Agatha tried her best to ignore the narrowing throat of rock and filthy water bringing her down, but her instincts threatened to send her into a panic. The corridor seemed to go on forever and she was running out of composure, even knowing full well that a tantrum would profit her nothing, along with killing her in the process. Purdue slowed, vexing his sister once again by acting like a stopper obstructing a drain. He pointed to the wall just before the mouth of the junction they had reached.
Etched in the stone with those same tools was the word ARC. They exchanged looks of perplexity and shrugged, wondering what this place had to do with the ARK that was planned during approximately the same time frame as when the tunnel was dug. It was an interesting development for the Purdues. They were both harboring the same notion. Perhaps this had been planned as the original ARK?

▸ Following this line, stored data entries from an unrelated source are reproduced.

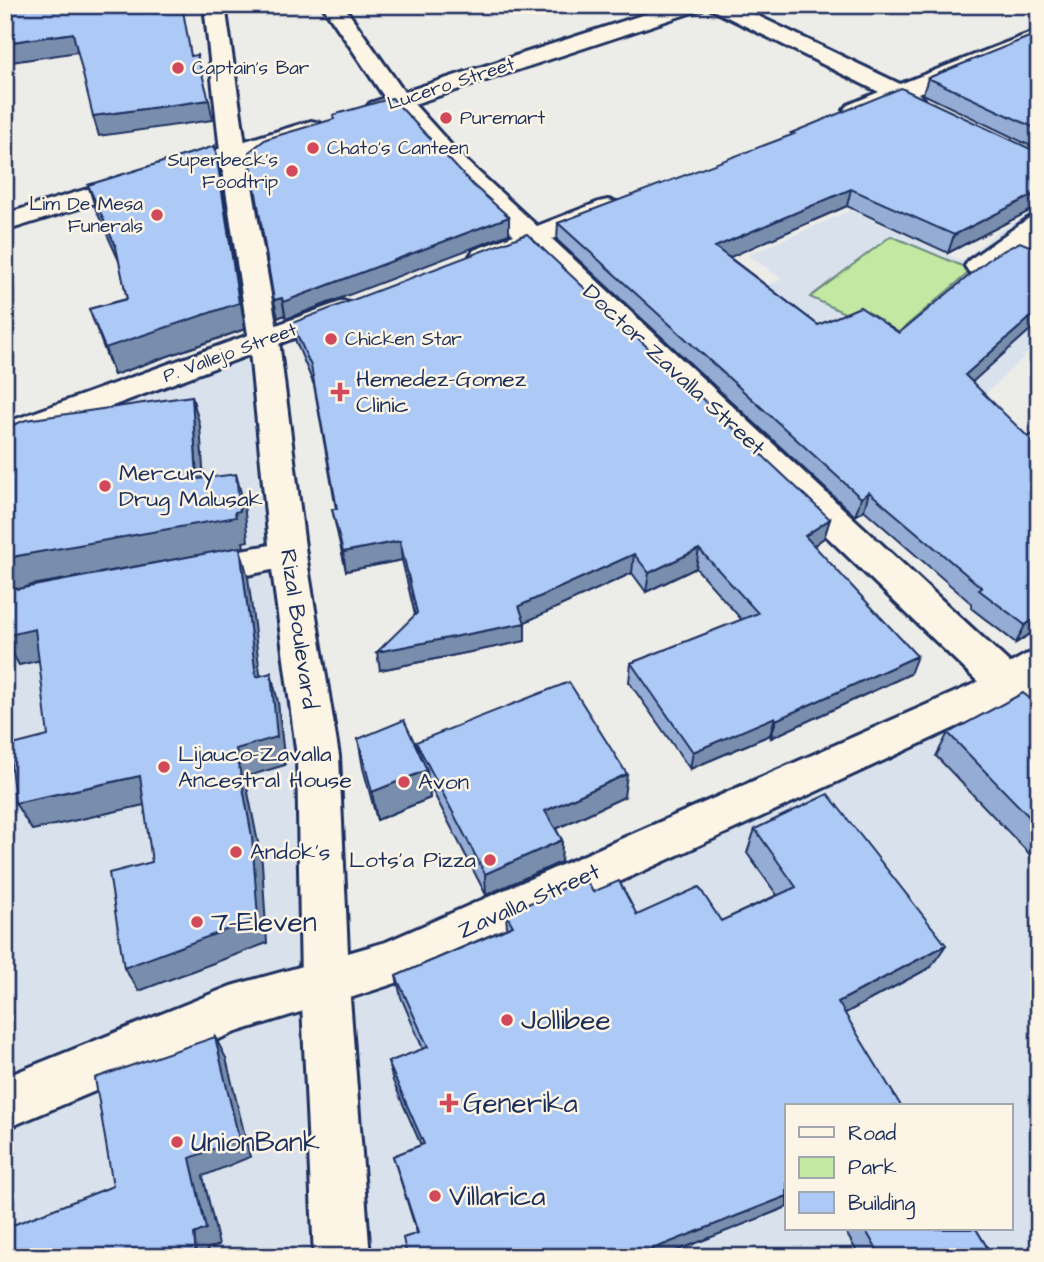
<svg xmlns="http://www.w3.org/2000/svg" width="1044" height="1262" font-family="'Architects Daughter',sans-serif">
  <rect width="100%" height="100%" fill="#ecece8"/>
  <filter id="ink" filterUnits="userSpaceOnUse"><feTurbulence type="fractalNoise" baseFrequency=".0143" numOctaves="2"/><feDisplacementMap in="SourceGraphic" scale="14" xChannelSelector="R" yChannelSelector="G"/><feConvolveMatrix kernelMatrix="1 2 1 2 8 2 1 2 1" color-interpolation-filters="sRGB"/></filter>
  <g filter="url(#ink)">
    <path fill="#d9e2ec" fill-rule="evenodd" d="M1039,208V342L972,407L814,343L748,293L782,279L748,255L851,210L962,261L997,232Z
      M264,341L325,982L1009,685L1039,715V1257H5V435ZM787,1106H1011V1229H787Z"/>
    <path fill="#c2e8a2" stroke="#6e8c80" stroke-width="2" d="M891,236L972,270L894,336L810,297Z"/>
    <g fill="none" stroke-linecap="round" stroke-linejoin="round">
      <g stroke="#1b2f5e" stroke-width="6">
        <path id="minor" d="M322,5H343L404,92L673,5H705L702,9L414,104L461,156L537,226L599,202L608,200L617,202L621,208L617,214L552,239L1039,690V732L1025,727L528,249L484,264L474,262L470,256L474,250L514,235L443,166L394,111L378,115L370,113L366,108L370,103L385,98Z
          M708,5H735L900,84L1039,30V44L918,93L924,99L920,104C911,106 906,101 898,101C880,101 869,120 848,115L844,110L848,105L879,92L711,9Z
          M311,121L320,123L323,128L320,133L5,231V214Z
          M1039,216V237C1019,251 994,278 969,272L965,266L969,260L1029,218Z
          M343,301L353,304L358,310L353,316L5,446V423Z
          M288,542L301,546L306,555L301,564L194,586L181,582L176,572L181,562L194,558Z
          M325,960L342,967L349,983L342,999L233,1033L5,1129V1077L231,986Z"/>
      </g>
      <g stroke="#1b2f5e" stroke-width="6">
        <path id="major" d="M204,5H225L246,151L279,341L306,555L339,756L348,953L386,942L974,684L1025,655L1039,651V685L1002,706L408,979L350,998L370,1257H314L301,983L297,756L270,555L249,341L220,151Z"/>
      </g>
      <use href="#minor" fill="#fcf5e5" fill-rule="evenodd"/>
      <use href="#major" fill="#fcf5e5" fill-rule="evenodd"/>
    </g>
    <path fill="#95add4" stroke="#1b2f5e" stroke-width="2" d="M1039,33V150L923,94L928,78Z
      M791,133L1039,153V206L948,253L847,206L729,257L818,325L972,382L1039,628L1016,643L971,608L972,604L864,510L855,516L557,240L558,223L791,136Z
      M215,146L220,172L245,329L114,375L89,309L127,299L120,263L96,210L88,185Z
      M292,323L830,519L824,538L814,545L910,674L771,738L770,735L690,769L629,682L631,663L742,620L696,568L646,592L632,573L524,622L525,641L380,670L415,615L402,560L346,571L332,509H336L314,385L296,342Z
      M1038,706H1039V864L936,756L948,733Z
      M358,739L417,748L416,742L624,797L556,829L562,840L561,862L486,895L429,784L430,798L377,820L363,768Z
      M755,829L931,967L845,1013L787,1106V1207L661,1257H407L417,1233L393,1156L421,1145L393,1081L388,1062L423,1049L401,997L396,976L507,928L506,914L593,892L637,915L721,921L777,895L747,853Z
      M844,1229H976L993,1257H860Z"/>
    <path fill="#798dac" stroke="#1b2f5e" stroke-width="2" d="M73,33L78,52L5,63V43Z
      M209,100L213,120L99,136L93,116Z
      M215,146L220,172L245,329L114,375L105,348Z
      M851,189L847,206L712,265L715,247Z
      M1039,192V206L948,253L954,235Z
      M509,217V234L286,319L283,302Z
      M282,298L285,315L278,318L274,300Z
      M1039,310V322L959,394L965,375Z
      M192,396L200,426L206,509L197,479Z
      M236,474L244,504L248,541L243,542L244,547L240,548L248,577L264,705L256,677L240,548L32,585L17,591L5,593V560L17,556L235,512Z
      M869,492L864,510L855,516L861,498Z
      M830,519L824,538L800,555L805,536Z
      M400,541L402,560L346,571L343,552Z
      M699,549L696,568L646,592L649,573Z
      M634,554L632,573L521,624L525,623V641L380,670L377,652L519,606Z
      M1039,616V628L1016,643L1025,625Z
      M5,620L35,629L50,658L19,665L10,649L5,650Z
      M917,656L910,674L771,738L776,720Z
      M271,673L278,702L285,765L245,777L262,863L267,943L139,991L124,968L236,749Z
      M775,717L770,735L690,769L693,752Z
      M427,770L430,798L377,820L372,792Z
      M627,774L624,797L545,834V811Z
      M140,776L153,803L32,830L15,803Z
      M562,840L561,862L486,895L485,874Z
      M946,945L931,967L827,1023L838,1002Z
      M215,1037L226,1058L250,1157L203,1176L219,1245L207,1249L208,1257H196L190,1158Z
      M787,1196V1207L661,1257H647L650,1250Z"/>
    <path fill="#adc9f6" stroke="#1b2f5e" stroke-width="2" d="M5,5H182L191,56L197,55L209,100L93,116L73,33L5,43Z
      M1039,33V130L928,78Z
      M901,88L1039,153V192L954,235L851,189L715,247L818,325L860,307L899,333L993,256L1020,242L1039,250V310L965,375L1028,437L1039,430V616L1025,625L979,590L982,588L869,492L861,498L558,223L794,134L791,133Z
      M392,98L473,185L509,217L283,302L282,298L274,300L249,152L266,139L334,119L333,115Z
      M215,146L239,303L105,348L89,309L127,299L116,247L88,185Z
      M527,234L830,519L805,536L917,656L776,720L775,717L693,752L631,663L758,613L699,549L649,573L634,554L519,606L525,623L377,652L417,613L400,541L343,552L332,509H337L311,366L292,323Z
      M192,396L197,479L236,474L240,511L235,512L236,517L17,556L5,560V517L7,516L5,514V428L26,420Z
      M240,547L256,677L271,673L277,737L236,749L252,837L258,918L124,968L109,873L152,862L140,776L15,803L9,746L48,736L35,629L5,636V585L18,589Z
      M569,682L627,774L545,811L562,840L485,874L416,742Z
      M1023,693L1039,706V827L948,733Z
      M404,720L427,770L372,792L358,739Z
      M828,794L946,945L838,1002L901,1106H787V1196L650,1250L652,1257H407L403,1238L418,1233L393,1156L424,1144L388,1062L428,1047L396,976L513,926L506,914L585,878L593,892L619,881L637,915L699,887L721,921L796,887L755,829Z
      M215,1037L239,1139L190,1158L206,1229L194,1234L196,1257H5V1228L113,1186L95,1078Z
      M865,1229H976L993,1257H881Z"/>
  </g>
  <g fill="#d1495b" stroke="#fcf5e5" stroke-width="2.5">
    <circle cx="178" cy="68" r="7"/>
    <circle cx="446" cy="118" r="7"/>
    <circle cx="313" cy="148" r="7"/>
    <circle cx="292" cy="171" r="7"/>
    <circle cx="157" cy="215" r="7"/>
    <circle cx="331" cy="339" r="7"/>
    <path d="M336.5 381.5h7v7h7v7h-7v7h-7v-7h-7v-7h7z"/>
    <circle cx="105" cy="486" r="7"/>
    <circle cx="164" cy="767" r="7"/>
    <circle cx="404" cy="782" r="7"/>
    <circle cx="236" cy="852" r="7"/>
    <circle cx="490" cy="860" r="7"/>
    <circle cx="197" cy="922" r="7"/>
    <circle cx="507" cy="1020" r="7"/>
    <path d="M445.5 1092.5h7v7h7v7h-7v7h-7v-7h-7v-7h7z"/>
    <circle cx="177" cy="1142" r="7"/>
    <circle cx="435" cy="1196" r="7"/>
  </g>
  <g text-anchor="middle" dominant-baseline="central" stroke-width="5" stroke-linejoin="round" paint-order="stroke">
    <g font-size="19" fill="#1b2f5e" stroke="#fcf5e5" text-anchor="start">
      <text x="192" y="68">Captain's Bar</text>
      <text x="460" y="118">Puremart</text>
      <text x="327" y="148">Chato's Canteen</text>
      <text x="278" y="160" text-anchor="end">Superbeck's<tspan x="278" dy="22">Foodtrip</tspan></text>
      <text x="143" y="204" text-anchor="end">Lim De Mesa<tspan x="143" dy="22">Funerals</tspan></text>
      <text x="345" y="339">Chicken Star</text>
    </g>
    <g font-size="19" fill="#1b2f5e" stroke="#fcf5e5">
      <text transform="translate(451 84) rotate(-18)">Lucero Street</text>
      <text transform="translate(230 353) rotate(-20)">P. Vallejo Street</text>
    </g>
    <g font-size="23" fill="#1b2f5e" stroke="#fcf5e5">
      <text transform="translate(674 370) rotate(43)">Doctor Zavalla Street</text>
      <text transform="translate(299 629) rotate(82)">Rizal Boulevard</text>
      <text transform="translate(529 901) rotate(-24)">Zavalla Street</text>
    </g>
    <g font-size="23" fill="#1b2f5e" stroke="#fcf5e5" text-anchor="start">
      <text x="356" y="379">Hemedez-Gomez<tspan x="356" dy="26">Clinic</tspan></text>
      <text x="119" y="473">Mercury<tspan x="119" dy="26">Drug Malusak</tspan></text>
      <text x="178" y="754">Lijauco-Zavalla<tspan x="178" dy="26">Ancestral House</tspan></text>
      <text x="418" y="782">Avon</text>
      <text x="250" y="852">Andok's</text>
      <text x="476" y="860" text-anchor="end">Lots'a Pizza</text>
    </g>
    <g font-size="28" fill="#1b2f5e" stroke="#fcf5e5" text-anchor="start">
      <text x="211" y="922">7-Eleven</text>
      <text x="521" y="1020">Jollibee</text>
      <text x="463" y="1103">Generika</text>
      <text x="191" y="1142">UnionBank</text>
      <text x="449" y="1196">Villarica</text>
    </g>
  </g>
  <rect width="1044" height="1262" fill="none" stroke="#fcf5e5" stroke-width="28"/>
  <rect x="14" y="14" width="1016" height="1234" fill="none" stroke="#1b2f5e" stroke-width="2.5" filter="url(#ink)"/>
  <rect x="785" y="1104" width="228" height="126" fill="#fcf5e5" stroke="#a2a6af" stroke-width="2"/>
  <rect x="799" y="1127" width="35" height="10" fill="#fcf5e5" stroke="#a2a6af" stroke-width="2"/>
  <text x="848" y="1140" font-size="21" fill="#1b2f5e">Road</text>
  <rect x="799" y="1157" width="35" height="21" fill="#c2e8a2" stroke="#a2a6af" stroke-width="2"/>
  <text x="848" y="1174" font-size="21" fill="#1b2f5e">Park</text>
  <rect x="799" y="1192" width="35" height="21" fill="#adc9f6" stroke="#a2a6af" stroke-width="2"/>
  <text x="848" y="1210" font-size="21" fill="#1b2f5e">Building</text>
</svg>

From the junction the only way was upward, still worming through the rock tunnel. At first the mouth of their current tunnel looked like a dead end of stone, but on closer inspection it was just a chimney that they had to enter and from there climb up. Agatha hated the small space that she was not even certain would lead them anywhere before they ran out of oxygen, but she had to complete the journey. There was no use in turning back now. The only consolation was that the entry of the stone chimney rose above the water level, therefore rescuing Agatha from another minute in the hazardous brown muck.
They removed their masks in the confined space of the tubular conduit, their faces showing the exertion of the swim in the grotesque shadows that the flashlights shifted across their faces every time they moved.
“See? That wasn’t so bad, was it?” Purdue grinned.
“No, I agree. It was positively fabulous. We should do it again soon,” she snapped, huffing and puffing from relief rather than fatigue. Her brother chuckled at her sarcastic response and checked his tablet again, expanding it somewhat with a sweep of his thumb. Agatha’s big blue eyes ogled the process in silence as the dimensions and markers reflected on her wet face. “I’m no expert, David, but I would guess that the next move should be up this tunnel. Seems like the only logical direction, does it not?”